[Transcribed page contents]

•••

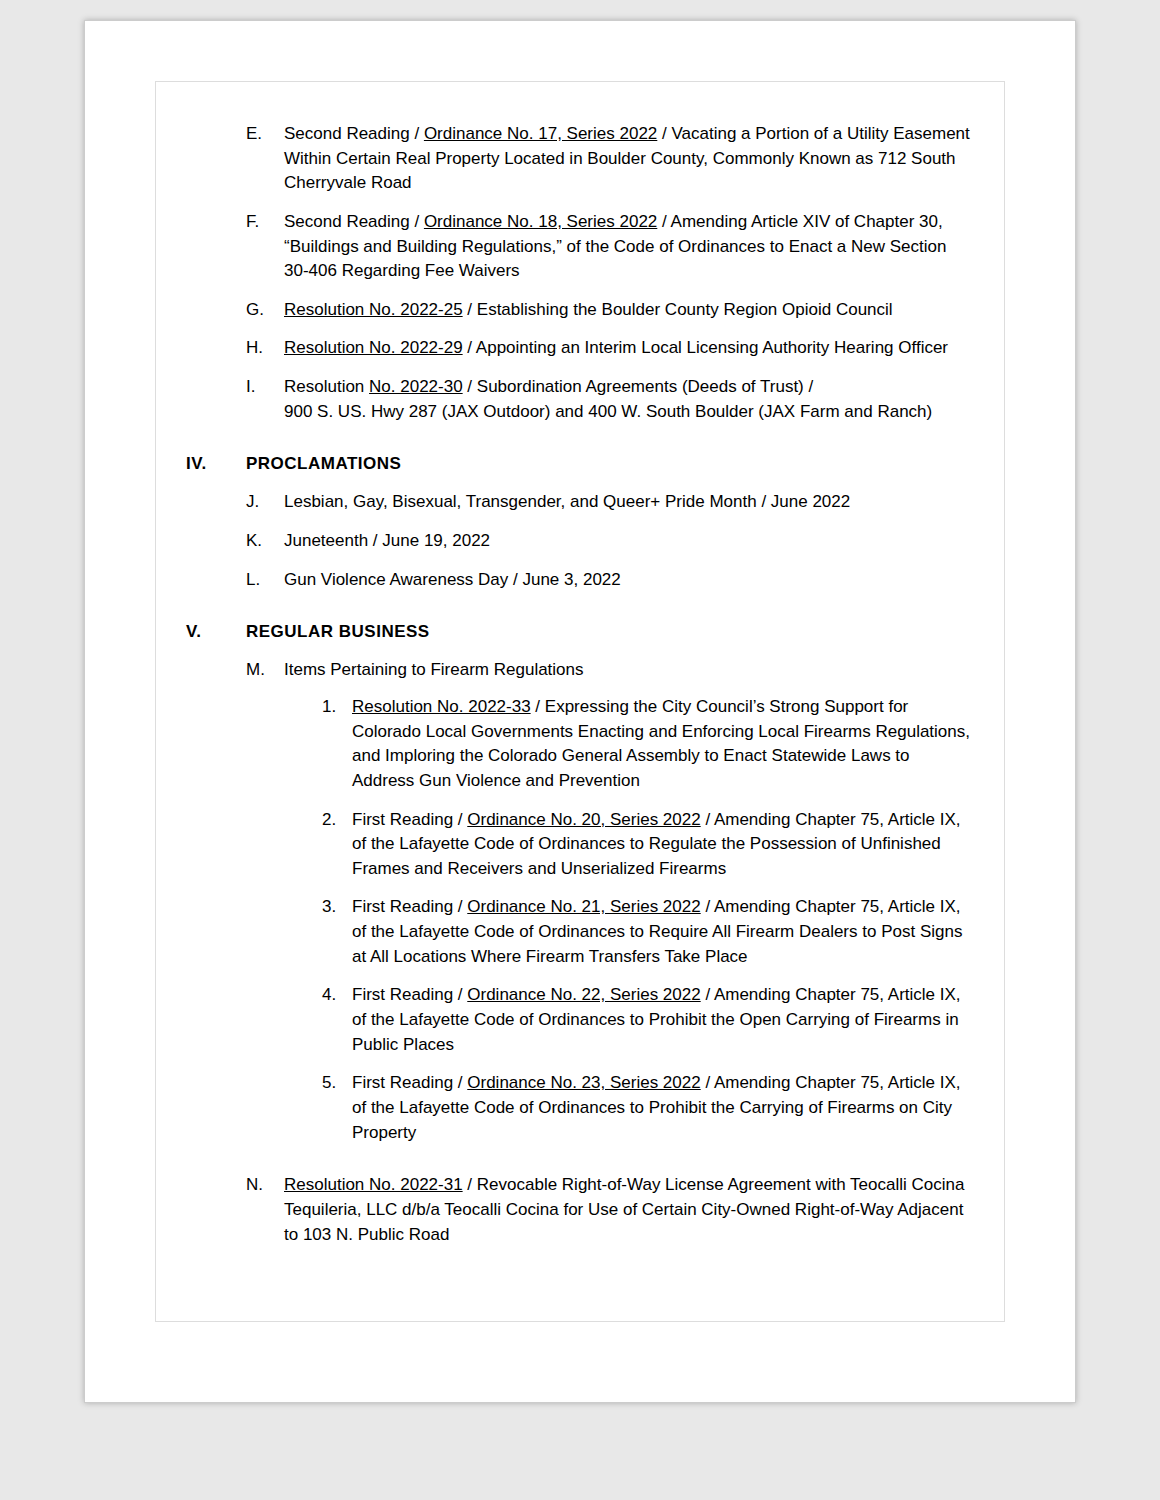E. Second Reading / Ordinance No. 17, Series 2022 / Vacating a Portion of a Utility Easement Within Certain Real Property Located in Boulder County, Commonly Known as 712 South Cherryvale Road
F. Second Reading / Ordinance No. 18, Series 2022 / Amending Article XIV of Chapter 30, “Buildings and Building Regulations,” of the Code of Ordinances to Enact a New Section 30-406 Regarding Fee Waivers
G. Resolution No. 2022-25 / Establishing the Boulder County Region Opioid Council
H. Resolution No. 2022-29 / Appointing an Interim Local Licensing Authority Hearing Officer
I. Resolution No. 2022-30 / Subordination Agreements (Deeds of Trust) /
900 S. US. Hwy 287 (JAX Outdoor) and 400 W. South Boulder (JAX Farm and Ranch)
IV. PROCLAMATIONS
J. Lesbian, Gay, Bisexual, Transgender, and Queer+ Pride Month / June 2022
K. Juneteenth / June 19, 2022
L. Gun Violence Awareness Day / June 3, 2022
V. REGULAR BUSINESS
M. Items Pertaining to Firearm Regulations
1. Resolution No. 2022-33 / Expressing the City Council’s Strong Support for Colorado Local Governments Enacting and Enforcing Local Firearms Regulations, and Imploring the Colorado General Assembly to Enact Statewide Laws to Address Gun Violence and Prevention
2. First Reading / Ordinance No. 20, Series 2022 / Amending Chapter 75, Article IX, of the Lafayette Code of Ordinances to Regulate the Possession of Unfinished Frames and Receivers and Unserialized Firearms
3. First Reading / Ordinance No. 21, Series 2022 / Amending Chapter 75, Article IX, of the Lafayette Code of Ordinances to Require All Firearm Dealers to Post Signs at All Locations Where Firearm Transfers Take Place
4. First Reading / Ordinance No. 22, Series 2022 / Amending Chapter 75, Article IX, of the Lafayette Code of Ordinances to Prohibit the Open Carrying of Firearms in Public Places
5. First Reading / Ordinance No. 23, Series 2022 / Amending Chapter 75, Article IX, of the Lafayette Code of Ordinances to Prohibit the Carrying of Firearms on City Property
N. Resolution No. 2022-31 / Revocable Right-of-Way License Agreement with Teocalli Cocina Tequileria, LLC d/b/a Teocalli Cocina for Use of Certain City-Owned Right-of-Way Adjacent to 103 N. Public Road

•••

What the task requires:
Copy each line exactly, beginning at the one with "900 S. US. Hwy" and stopping after the last line of the entries. Include nothing else.

Answer box:
900 S. US. Hwy 287 (JAX Outdoor) and 400 W. South Boulder (JAX Farm and Ranch)
IV. PROCLAMATIONS
J. Lesbian, Gay, Bisexual, Transgender, and Queer+ Pride Month / June 2022
K. Juneteenth / June 19, 2022
L. Gun Violence Awareness Day / June 3, 2022
V. REGULAR BUSINESS
M. Items Pertaining to Firearm Regulations
1. Resolution No. 2022-33 / Expressing the City Council’s Strong Support for Colorado Local Governments Enacting and Enforcing Local Firearms Regulations, and Imploring the Colorado General Assembly to Enact Statewide Laws to Address Gun Violence and Prevention
2. First Reading / Ordinance No. 20, Series 2022 / Amending Chapter 75, Article IX, of the Lafayette Code of Ordinances to Regulate the Possession of Unfinished Frames and Receivers and Unserialized Firearms
3. First Reading / Ordinance No. 21, Series 2022 / Amending Chapter 75, Article IX, of the Lafayette Code of Ordinances to Require All Firearm Dealers to Post Signs at All Locations Where Firearm Transfers Take Place
4. First Reading / Ordinance No. 22, Series 2022 / Amending Chapter 75, Article IX, of the Lafayette Code of Ordinances to Prohibit the Open Carrying of Firearms in Public Places
5. First Reading / Ordinance No. 23, Series 2022 / Amending Chapter 75, Article IX, of the Lafayette Code of Ordinances to Prohibit the Carrying of Firearms on City Property
N. Resolution No. 2022-31 / Revocable Right-of-Way License Agreement with Teocalli Cocina Tequileria, LLC d/b/a Teocalli Cocina for Use of Certain City-Owned Right-of-Way Adjacent to 103 N. Public Road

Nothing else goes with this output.